Нас приняли с распростертыми объятиями; даже Левушка поспешил с последними приказаниями насчет меню, чтоб приветствовать нас.
— Читал? — обратился он ко мне, — ах, меггзавцы! (Левушка слегка грессейировал, что очень к нему шло.)
Меня так и ожгло. Я не знаю, поймет ли меня читатель, но мне показалось, что неожиданно распахнулись двери дома терпимости и вынеслось оттуда слово, о котором там совсем и в помине не должно бы быть. Давно ли я говорил, в сущности, то же самое, что сейчас сказал Коленцов, и негодовал на Глумова за то, что он встал ко мне по этому поводу в учительные отношения, — и вот не прошло и часа, как я уже и сам был готов разыграть ту же нелепо-учительную роль. Да, неслыханные вещи творятся на белом свете, говорил я себе, но какое же до всего этого дело Левушке? Зачем он оторвался от соммелье… чтоб произнести слово «меггзавцы»? Ах, это слово!
— Да, да, — поспешил я вильнуть в кусты, — так что же мы будем есть?
— Все уж условлено и заказано. Но скажи: ведь ты читал? не правда ли, какие меггзавцы? N’est-ce pas?
Вопрос был поставлен двукратно, и не было никакого ручательства, что он не будет предложен и в третий раз. К счастью, Глумов выручил меня.
— Мерзавцы, — сказал он кротко.
— Этот ребенок… parole d’honneur, j’en ai rêvé toute la niut! И эти штыки… Этот «штык-молодец», comme le disait le grand Souvoroff… употребляемый — для чего? Les coquins!
Все сгруппировались вокруг Коленцова, и все искренно заявляли о своем сочувствии. Даже Петька Долгоухов, малый отнюдь не сентиментальный, и тот нервно вздрагивал, искоса, впрочем, поглядывая на жирную, совсем оранжевую семгу, пластом лежавшую на металлическом блюде.
— Ну, а теперь можно, кажется, поздравить тебя?.. — начал было я.
— Благодарю тебя, но позволь еще одну минуту. Господа! прежде нежели приступить к нашему дружескому завтраку, ознаменуемте эту торжественную минуту добрым… патриотическим делом!
Левушка взял тарелку и обошел с нею присутствующих, говоря:
— Во имя братьев! Пусть каждый даст, что может! А потом мы отошлем нашу посильную лепту… в «дамский кружок»!
Все руки разом заторопились, и через мгновение на тарелке лежало пять зелененьких.
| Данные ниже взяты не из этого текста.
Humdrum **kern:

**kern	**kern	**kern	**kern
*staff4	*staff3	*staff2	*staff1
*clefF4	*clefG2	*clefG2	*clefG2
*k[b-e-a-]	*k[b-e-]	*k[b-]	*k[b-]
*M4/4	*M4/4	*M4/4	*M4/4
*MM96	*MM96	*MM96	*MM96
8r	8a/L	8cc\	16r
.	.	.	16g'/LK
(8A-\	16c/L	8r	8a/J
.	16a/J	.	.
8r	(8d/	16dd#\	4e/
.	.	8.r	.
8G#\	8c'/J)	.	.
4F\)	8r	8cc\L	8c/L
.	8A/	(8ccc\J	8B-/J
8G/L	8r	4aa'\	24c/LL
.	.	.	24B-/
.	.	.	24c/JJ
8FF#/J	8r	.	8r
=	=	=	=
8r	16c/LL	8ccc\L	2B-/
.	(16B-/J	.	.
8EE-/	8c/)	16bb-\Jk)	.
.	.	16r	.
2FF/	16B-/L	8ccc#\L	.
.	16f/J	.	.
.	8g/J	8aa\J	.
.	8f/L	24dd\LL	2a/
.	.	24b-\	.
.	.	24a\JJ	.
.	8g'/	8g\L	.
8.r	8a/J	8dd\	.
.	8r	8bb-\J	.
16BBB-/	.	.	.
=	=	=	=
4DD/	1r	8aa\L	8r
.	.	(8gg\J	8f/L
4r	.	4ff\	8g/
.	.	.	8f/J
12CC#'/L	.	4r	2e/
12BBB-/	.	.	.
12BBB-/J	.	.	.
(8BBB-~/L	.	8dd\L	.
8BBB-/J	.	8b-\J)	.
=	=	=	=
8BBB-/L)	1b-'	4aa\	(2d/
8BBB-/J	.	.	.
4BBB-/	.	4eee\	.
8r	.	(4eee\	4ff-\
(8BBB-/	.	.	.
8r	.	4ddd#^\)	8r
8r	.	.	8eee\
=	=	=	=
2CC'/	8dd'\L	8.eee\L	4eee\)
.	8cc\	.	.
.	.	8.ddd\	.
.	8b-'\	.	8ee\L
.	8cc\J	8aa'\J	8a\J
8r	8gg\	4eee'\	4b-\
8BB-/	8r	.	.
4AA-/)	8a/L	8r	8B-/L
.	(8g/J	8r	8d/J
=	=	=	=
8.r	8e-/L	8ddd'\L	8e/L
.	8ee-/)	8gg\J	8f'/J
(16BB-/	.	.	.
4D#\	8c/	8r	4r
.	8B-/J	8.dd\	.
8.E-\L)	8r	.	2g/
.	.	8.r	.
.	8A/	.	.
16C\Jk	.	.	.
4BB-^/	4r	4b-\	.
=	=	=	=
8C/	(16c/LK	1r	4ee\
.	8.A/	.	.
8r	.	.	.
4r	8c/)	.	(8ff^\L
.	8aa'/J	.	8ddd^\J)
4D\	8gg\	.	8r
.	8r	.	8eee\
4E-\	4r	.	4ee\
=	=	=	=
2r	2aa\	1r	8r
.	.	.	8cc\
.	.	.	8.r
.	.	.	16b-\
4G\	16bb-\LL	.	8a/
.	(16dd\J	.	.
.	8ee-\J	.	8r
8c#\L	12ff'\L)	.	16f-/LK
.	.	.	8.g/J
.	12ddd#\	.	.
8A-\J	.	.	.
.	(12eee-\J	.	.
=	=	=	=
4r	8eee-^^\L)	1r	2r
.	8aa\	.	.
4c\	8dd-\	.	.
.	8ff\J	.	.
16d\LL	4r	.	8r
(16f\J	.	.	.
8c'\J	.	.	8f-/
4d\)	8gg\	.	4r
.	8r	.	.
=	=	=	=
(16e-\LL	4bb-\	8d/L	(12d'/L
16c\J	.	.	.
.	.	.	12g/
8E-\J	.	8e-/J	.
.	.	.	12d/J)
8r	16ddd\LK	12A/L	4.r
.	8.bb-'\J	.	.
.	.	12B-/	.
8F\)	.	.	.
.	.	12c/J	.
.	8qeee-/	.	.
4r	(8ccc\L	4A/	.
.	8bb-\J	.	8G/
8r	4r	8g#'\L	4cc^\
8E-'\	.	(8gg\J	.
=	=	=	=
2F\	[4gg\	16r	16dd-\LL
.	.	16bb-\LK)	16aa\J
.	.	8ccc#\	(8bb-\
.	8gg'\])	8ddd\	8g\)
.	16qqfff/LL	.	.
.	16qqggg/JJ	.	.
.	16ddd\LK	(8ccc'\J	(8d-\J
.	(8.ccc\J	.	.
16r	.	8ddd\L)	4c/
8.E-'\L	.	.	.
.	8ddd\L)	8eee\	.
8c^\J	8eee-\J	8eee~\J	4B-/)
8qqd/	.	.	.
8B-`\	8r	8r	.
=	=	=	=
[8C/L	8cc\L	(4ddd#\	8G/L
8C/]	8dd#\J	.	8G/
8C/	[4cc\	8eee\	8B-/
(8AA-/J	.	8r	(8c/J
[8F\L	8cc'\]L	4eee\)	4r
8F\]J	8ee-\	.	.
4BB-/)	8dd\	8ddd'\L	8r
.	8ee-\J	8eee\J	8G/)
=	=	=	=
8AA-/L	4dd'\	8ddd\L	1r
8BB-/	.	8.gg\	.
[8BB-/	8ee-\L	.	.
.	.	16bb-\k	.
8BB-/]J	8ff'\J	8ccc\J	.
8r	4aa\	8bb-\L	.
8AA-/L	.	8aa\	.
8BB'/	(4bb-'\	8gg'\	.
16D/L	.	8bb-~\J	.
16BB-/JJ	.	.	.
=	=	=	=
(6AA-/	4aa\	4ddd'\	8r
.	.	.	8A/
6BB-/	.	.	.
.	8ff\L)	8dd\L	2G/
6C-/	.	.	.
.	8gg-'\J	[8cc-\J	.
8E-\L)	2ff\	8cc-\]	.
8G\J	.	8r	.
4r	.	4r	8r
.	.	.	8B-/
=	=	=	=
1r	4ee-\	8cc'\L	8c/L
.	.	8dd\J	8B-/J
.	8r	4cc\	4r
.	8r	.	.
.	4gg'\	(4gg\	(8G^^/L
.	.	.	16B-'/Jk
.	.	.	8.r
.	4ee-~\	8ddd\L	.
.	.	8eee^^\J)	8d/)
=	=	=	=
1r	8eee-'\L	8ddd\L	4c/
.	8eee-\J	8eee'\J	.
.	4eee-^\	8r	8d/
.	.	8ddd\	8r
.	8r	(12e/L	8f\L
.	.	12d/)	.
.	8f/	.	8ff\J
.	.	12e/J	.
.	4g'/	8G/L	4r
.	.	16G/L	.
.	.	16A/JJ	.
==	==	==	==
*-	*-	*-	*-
Петька Долгоухов (шестая зелененькая) обратился к одному из татар и сказал:
— Поди за буфет, вели записать на меня три целковых и принеси сюда!
Затем Левушка вложил собранные деньги в конверт, сделал надпись: «от счастливых, за бокалом вина» — и отправил по принадлежности.
— А теперь, господа, приступим! — весело сказал он, — не знаю, как вам, а у меня как-то теплее, покойнее на сердце становится, когда я сознаю, что выполнил долг. А ведь это — священный долг… это наш долг, господа! N’est-ce pas?
— Еще бы! à qui le dis-tu? — раздалось со всех сторон.
— Собственно говоря, это даже — не долг, а душевное дело… Это, так сказать, — наша подоплека!
— Браво! — вырвалось у Глумова.
— Браво, браво! — захлопали в ладоши остальные.
— Ну-с, так приступим. Завтрак я заказал умеренный; вина тоже не много будет — предупреждаю вас. Я нахожу, что бывают обстоятельства, при которых умеренность становится обязательною. А чтоб испытать вас, я даже не открою вам содержание моего меню. Будем довольны, чем бог послал!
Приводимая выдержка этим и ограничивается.